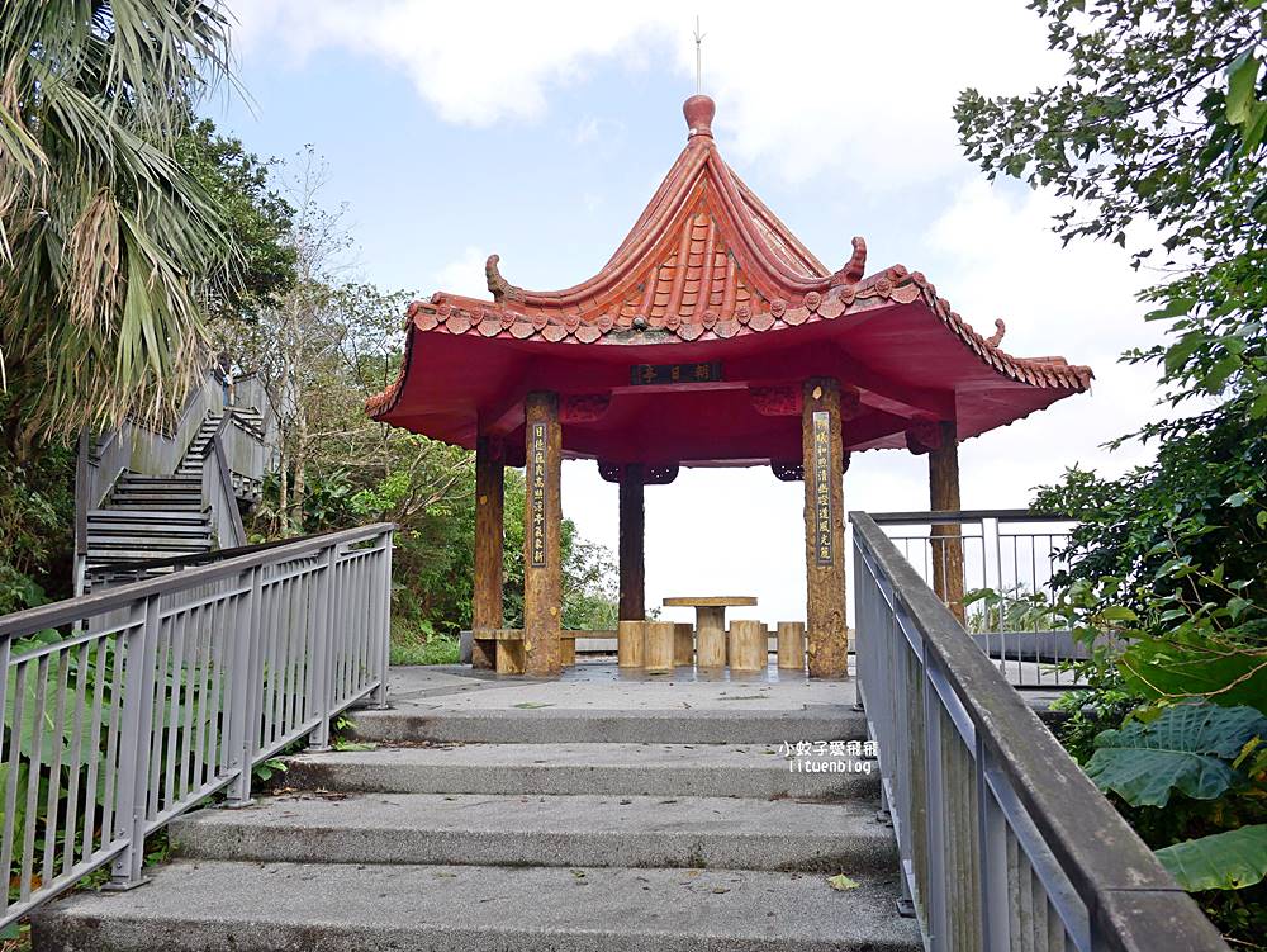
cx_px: 634
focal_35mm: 28
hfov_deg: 63.4
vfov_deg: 49.8
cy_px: 476
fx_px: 1025
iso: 200
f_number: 3.2
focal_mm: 14
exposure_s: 1/800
------------------------------------------------------------------------
Exercise aim: Output all of the data above exactly; no pictures should appear.

Task answer:
cx_px: 634
focal_35mm: 28
hfov_deg: 63.4
vfov_deg: 49.8
cy_px: 476
fx_px: 1025
iso: 200
f_number: 3.2
focal_mm: 14
exposure_s: 1/800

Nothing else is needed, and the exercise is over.